CAD disinfected with chlorhexidine (CHX) (17.19±1.02 MPa) exhibited the highest SBS values. Samples in group 5 disinfected with curcumin activated by photodynamic therapy (PDT) showed the lowest SBS (12.49±1.11 MPa). Scotchbond adhesive displayed comparable µTBS (p>0.05) when applied on CAD and SD. Moreover, All-Bond 2 adhesive, when applied on CAD, exhibited µTBS significantly lower than All-Bond 2 adhesive on SD (p<0.05). Analysis of debonded CAD surface after SBS showed that a cohesive type of failure was dominant in different experimental groups, followed by adhesive CONCLUSIONS: CAD disinfection with Er:Cr: YSGG, Diode Laser, and Riboflavin activated by photodynamic therapy have the potential to be used as an alternative to CHX for acceptable shear bond strength. The use of Adper™ Scotchbond™ multi-purpose adhesive on CAD and SD did not significantly compromise µTBS.

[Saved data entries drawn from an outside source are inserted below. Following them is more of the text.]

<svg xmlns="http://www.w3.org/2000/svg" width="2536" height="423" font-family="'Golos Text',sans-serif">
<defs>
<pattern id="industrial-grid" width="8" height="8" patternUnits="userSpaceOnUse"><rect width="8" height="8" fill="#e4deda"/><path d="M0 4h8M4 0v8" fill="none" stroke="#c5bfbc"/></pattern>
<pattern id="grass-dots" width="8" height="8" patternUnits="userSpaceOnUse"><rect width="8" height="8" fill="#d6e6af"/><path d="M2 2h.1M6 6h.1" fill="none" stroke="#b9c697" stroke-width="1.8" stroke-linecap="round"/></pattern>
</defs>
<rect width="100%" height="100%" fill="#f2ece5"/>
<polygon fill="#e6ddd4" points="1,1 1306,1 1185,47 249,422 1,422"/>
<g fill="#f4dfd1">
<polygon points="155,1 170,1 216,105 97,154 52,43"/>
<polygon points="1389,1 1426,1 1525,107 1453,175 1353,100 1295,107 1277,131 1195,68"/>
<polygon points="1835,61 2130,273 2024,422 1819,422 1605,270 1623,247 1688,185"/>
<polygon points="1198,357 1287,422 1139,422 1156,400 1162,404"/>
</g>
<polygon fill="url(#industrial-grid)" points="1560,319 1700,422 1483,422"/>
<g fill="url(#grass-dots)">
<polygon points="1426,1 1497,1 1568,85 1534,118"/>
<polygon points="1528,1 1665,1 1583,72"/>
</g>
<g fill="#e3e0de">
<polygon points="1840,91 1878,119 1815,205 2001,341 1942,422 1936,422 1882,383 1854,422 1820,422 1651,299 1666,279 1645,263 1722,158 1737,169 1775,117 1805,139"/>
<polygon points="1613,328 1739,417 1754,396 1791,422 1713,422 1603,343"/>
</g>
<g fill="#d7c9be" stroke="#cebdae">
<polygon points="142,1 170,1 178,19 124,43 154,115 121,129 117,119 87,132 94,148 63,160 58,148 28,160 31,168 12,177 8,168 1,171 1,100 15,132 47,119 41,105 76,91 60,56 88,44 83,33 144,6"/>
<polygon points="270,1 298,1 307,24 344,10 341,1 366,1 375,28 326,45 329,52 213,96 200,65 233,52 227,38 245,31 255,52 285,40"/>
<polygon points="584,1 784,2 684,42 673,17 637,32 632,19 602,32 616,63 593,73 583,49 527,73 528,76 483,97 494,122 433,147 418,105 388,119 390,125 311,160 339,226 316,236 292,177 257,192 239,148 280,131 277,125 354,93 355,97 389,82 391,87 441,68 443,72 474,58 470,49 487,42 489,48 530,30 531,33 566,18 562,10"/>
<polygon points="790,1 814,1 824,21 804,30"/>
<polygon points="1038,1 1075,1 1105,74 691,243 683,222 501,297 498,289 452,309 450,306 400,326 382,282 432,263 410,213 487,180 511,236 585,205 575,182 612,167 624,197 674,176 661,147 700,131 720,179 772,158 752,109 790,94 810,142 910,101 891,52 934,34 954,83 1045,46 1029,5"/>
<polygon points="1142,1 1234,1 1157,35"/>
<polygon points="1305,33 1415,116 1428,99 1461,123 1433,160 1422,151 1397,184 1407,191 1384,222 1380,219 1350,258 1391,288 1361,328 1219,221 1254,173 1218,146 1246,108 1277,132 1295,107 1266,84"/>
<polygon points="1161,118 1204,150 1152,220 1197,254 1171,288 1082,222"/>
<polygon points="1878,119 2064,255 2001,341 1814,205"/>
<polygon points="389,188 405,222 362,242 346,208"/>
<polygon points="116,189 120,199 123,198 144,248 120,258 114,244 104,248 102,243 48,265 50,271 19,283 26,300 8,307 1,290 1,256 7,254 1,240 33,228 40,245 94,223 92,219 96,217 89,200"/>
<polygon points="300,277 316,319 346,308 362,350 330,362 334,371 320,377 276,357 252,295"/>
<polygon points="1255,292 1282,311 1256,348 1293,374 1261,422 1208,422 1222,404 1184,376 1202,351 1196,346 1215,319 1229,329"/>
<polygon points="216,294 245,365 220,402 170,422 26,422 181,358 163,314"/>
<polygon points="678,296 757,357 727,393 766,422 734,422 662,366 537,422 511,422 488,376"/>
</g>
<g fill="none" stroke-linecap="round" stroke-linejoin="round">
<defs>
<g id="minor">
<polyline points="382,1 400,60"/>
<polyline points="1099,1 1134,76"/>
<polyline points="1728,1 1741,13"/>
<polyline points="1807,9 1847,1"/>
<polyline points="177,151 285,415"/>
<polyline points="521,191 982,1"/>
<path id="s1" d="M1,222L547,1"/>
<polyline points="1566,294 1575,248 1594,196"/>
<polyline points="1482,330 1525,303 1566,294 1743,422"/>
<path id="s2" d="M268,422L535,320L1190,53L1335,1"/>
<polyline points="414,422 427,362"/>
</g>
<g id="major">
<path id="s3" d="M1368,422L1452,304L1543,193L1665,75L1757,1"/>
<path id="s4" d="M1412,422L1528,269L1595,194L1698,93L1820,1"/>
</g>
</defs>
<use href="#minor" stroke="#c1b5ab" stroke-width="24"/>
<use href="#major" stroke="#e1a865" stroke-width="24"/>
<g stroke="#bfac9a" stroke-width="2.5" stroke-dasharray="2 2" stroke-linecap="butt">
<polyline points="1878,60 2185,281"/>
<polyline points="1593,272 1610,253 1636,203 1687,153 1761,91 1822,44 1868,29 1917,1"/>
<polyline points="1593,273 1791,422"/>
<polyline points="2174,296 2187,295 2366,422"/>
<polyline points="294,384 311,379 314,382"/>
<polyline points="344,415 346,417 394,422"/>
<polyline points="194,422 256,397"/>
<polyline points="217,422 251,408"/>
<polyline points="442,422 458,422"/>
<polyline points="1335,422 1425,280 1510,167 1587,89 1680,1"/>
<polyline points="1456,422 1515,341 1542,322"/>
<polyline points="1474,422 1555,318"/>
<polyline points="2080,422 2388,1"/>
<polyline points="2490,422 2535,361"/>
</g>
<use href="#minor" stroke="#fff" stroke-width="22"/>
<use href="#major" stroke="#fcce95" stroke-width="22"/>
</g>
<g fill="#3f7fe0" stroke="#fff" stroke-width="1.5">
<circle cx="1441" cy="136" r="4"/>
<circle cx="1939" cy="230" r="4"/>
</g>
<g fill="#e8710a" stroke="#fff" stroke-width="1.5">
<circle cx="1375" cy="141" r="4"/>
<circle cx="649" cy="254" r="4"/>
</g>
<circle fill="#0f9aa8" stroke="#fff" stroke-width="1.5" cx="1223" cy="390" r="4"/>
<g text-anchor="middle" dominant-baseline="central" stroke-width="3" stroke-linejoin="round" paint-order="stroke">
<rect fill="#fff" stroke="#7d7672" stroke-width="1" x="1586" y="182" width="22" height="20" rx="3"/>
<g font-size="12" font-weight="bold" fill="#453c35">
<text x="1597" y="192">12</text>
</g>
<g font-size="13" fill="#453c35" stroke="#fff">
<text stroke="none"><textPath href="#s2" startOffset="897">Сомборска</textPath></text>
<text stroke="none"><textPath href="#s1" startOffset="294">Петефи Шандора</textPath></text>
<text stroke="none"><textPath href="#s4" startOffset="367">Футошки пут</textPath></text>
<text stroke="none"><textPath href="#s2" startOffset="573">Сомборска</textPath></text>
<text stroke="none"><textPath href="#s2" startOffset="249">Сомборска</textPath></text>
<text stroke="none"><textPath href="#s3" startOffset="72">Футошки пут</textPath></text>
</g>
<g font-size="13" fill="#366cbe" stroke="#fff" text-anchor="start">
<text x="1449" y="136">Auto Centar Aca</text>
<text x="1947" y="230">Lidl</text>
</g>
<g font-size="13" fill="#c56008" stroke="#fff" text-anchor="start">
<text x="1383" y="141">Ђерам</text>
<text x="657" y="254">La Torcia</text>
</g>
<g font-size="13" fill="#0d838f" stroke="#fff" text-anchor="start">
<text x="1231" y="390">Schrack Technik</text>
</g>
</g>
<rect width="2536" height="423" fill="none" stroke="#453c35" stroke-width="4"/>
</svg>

本研究旨在评估不同窝洞消毒方法对复合树脂与龋损牙本质(CAD)之间黏结完整性的影响。此外,将使用不同的黏结剂评估不同牙本质基底[CAD 和正常牙本质(SD)]的微拉伸黏结强度(µTBS)。
样本由 20 颗下颌磨牙组成,其中 10 颗具有正常牙本质(SD),80 颗具有 CAD。所有样本均置于内径为 3 毫米的聚氯乙烯管中,并垂直放置于牙釉质牙骨质交界处(CEJ)上方。共有 60 个 CAD 样本(n=10)用于进行剪切黏结强度(SBS)测试。CAD 样本在第 1 组中用掺铒铬钇钪镓石榴石(Er, Cr: YSGG)激光、第 2 组中用二极管激光、第 3 组中用掺钕钇铝石榴石(Nd: YAG)激光、第 4 组中用核黄素、第 5 组中用姜黄素、第 6 组中用洗必泰进行消毒。60 个 CAD 样本用 Scotchbond™ 酸蚀剂和 Scotchbond™ 多用途底漆处理并用复合树脂进行 SBS 测试。在剩余的 20 个未进行任何类型消毒的 CAD 样本以及 20 个具有正常牙本质(SD)的样本上,使用两种不同类型的黏结系统进行微拉伸测试。对于每个 CAD 和 SD 样本的十个样本,将 3c™ Adper™ Scotchbond™ 多用途黏结剂应用于牙本质表面。对于剩余的十个 CAD 和 SD 样本,使用 All-Bond 2 黏结剂系统。为 µTBS 测试制备样本。在所有样本中,使用立体显微镜评估黏结失败情况。使用方差分析(ANOVA)和 Tukey Honestly Significant Difference(HSD)检验比较多个组的均值,显著性水平为 p<0.05。
用洗必泰(CHX)消毒的 CAD(17.19±1.02 MPa)表现出最高的 SBS 值。用姜黄素激活光动力疗法(PDT)消毒的第 5 组样本表现出最低的 SBS(12.49±1.11 MPa)。Scotchbond 黏结剂在 CAD 和 SD 上表现出相当的 µTBS(p>0.05)。此外,在 CAD 上应用 All-Bond 2 黏结剂时,其 µTBS 显著低于在 SD 上应用 All-Bond 2 黏结剂(p<0.05)。SBS 后对脱黏 CAD 表面的分析表明,在不同的实验组中,以牙本质内聚型破坏为主,其次是黏结破坏。
用 Er:Cr: YSGG、二极管激光和核黄素激活光动力疗法对 CAD 进行消毒,可能成为 CHX 的替代品,以获得可接受的 SBS。在 CAD 和 SD 上使用 Adper™ Scotchbond™ 多用途黏结剂不会显著降低 µTBS。